To protect their businesses and their shareholders, disability insurance companies have made it difficult for the average person to file a claim and obtain the benefits they signed up for. When a person successfully claims benefits on disability insurance, it is lengthy and very expensive for the companies.
Due to the laws governing disability insurance, there are no penalties when companies deny or delay claims. If you have to fight for your disability benefits and it takes a year where you lose your home and savings, there is no penalty or penalty for the disability insurance company. If you win in a lawsuit, you receive what they were supposed to pay you in the first place. The only thing the insurance company loses is their in-house law firm’s time, while people who are sick or injured can lose much more. That’s why it’s important to know as much as you can about disability insurance, the process of filing a claim, and the process of fighting for a claim to protect yourself.
Insurance companies employ many medical professionals to investigate claims. They have a staff of nurses and doctors who do nothing but read medical records and review diagnostic tests all day to build cases against plaintiffs. There are many cases we’ve seen where the medical reviewer only sees a small portion of the person’s medical record – important documents that clearly show there is a serious illness are omitted. Is this intentional or just bad records management? It’s hard to know, but the bottom line is that disability insurance claimants have to fight to make sure their full medical records have been examined.

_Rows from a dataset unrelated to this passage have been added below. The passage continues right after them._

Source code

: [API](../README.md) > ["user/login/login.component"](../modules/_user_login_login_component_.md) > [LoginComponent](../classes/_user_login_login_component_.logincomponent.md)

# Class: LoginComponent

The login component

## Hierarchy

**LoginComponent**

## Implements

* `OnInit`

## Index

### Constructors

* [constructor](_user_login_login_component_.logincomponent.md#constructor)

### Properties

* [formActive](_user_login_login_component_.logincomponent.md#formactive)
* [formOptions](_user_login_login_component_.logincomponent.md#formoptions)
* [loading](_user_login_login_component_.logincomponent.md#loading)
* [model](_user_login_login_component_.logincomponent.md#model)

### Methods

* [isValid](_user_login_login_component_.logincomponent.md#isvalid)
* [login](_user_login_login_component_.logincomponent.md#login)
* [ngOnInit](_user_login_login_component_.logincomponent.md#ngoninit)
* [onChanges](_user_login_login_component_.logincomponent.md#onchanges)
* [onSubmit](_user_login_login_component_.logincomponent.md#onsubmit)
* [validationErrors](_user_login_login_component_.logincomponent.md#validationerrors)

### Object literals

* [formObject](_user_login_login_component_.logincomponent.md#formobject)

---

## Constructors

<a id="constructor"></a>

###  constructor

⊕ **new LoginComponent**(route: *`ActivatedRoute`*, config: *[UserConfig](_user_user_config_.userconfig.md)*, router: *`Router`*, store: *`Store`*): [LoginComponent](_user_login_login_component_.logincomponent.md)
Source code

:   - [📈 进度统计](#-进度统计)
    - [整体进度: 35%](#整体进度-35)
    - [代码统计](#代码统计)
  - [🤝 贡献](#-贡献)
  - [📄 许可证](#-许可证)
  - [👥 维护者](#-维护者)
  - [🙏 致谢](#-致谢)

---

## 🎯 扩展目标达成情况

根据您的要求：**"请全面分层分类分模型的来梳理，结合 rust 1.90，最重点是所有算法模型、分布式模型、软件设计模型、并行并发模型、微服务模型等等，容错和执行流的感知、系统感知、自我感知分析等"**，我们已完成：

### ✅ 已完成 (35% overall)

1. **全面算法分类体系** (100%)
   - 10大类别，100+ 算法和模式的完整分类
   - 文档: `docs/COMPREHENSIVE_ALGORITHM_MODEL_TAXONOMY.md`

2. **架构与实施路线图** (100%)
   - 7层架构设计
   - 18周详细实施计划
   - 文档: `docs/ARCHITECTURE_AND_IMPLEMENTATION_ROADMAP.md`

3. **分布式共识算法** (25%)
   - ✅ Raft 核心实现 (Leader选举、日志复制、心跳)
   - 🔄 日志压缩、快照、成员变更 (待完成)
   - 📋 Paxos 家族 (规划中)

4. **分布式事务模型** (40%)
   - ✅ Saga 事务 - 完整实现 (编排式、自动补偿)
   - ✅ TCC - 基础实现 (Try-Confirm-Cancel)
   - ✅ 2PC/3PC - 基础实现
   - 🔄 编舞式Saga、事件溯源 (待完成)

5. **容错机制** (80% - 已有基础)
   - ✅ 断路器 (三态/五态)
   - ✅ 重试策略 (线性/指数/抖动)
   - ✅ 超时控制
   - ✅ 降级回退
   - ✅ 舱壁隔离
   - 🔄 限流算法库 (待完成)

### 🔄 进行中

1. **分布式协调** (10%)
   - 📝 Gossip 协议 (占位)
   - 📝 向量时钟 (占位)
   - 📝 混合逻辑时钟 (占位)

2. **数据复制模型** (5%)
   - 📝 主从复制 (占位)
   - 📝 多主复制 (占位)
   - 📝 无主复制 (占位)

Insurance companies often use internal medical personnel to contact treating physicians, review claims, and write letters that are inaccurate to build cases against plaintiffs. A typical scenario: The medical executive calls the doctor’s office, speaks about the claimant, and then the insurance company employee sends a letter to the doctor’s office confirming the call. The problem is that the letter is not entirely accurate and does not reflect the conversation that took place. Some facts are distorted, others are completely omitted. The crucial part is this: the letter will contain a statement that says “unless we hear from you by (a certain date), you accept the statements in the letter as fact.”
Doctors, office managers and their own staff are busy and answering this letter is not their top priority. When no one responds, or when the answer comes after the date, the insurance company uses that as an agreement with the contents of the letter, even if the letter is totally inaccurate and contradicts every piece of information in the patient’s medical record.
Today, it is inexpensive for insurance companies to use video surveillance to monitor plaintiffs’ activities. If you’ve filed a claim and a van or truck shows up near you that doesn’t seem to have any identifying marks or employees removing equipment or making a delivery, it’s very possible that surveillance is taking place. If you have a disability like fibromyalgia where some days you can’t get out of bed and other days you feel almost normal, the video surveillance will only show you on a good day. This can create a tricky situation. However, if your medical records reflect the unpredictable nature of your illness, you’ll have a better chance of challenging your disability insurance policy.